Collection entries
[Start]
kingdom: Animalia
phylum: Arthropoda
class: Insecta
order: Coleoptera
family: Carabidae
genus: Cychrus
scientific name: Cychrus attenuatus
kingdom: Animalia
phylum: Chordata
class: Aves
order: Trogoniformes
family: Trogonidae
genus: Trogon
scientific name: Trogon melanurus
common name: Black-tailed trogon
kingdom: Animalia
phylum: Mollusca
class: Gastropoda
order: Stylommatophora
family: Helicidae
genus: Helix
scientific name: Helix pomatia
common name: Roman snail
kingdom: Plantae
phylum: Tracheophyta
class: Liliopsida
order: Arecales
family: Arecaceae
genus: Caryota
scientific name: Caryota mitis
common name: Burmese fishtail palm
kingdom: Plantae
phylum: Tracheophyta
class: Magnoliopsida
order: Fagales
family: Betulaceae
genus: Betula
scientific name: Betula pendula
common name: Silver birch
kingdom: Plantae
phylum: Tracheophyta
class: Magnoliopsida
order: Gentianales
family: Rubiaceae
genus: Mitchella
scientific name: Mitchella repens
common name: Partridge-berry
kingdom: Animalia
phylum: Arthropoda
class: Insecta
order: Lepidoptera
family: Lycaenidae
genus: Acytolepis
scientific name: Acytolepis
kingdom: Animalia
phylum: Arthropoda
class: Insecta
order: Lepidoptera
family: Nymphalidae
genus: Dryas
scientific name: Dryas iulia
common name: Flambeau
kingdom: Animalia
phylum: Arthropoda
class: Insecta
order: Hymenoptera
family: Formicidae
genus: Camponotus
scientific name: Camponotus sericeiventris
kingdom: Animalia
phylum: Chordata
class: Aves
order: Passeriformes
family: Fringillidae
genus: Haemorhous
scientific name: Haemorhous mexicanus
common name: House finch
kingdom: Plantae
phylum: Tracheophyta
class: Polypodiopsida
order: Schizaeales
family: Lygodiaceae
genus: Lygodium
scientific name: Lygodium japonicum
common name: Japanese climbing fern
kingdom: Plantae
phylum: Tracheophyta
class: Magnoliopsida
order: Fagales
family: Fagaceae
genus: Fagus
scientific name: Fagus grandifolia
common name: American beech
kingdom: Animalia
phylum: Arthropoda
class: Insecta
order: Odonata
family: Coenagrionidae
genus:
[End]
> **Written task**
Extract verbatim the lines of the listing from the line containing "order: Passeriformes" through the last line of the listing, including both of those lines.

> **Solution to this exercise**
order: Passeriformes
family: Fringillidae
genus: Haemorhous
scientific name: Haemorhous mexicanus
common name: House finch
kingdom: Plantae
phylum: Tracheophyta
class: Polypodiopsida
order: Schizaeales
family: Lygodiaceae
genus: Lygodium
scientific name: Lygodium japonicum
common name: Japanese climbing fern
kingdom: Plantae
phylum: Tracheophyta
class: Magnoliopsida
order: Fagales
family: Fagaceae
genus: Fagus
scientific name: Fagus grandifolia
common name: American beech
kingdom: Animalia
phylum: Arthropoda
class: Insecta
order: Odonata
family: Coenagrionidae
genus:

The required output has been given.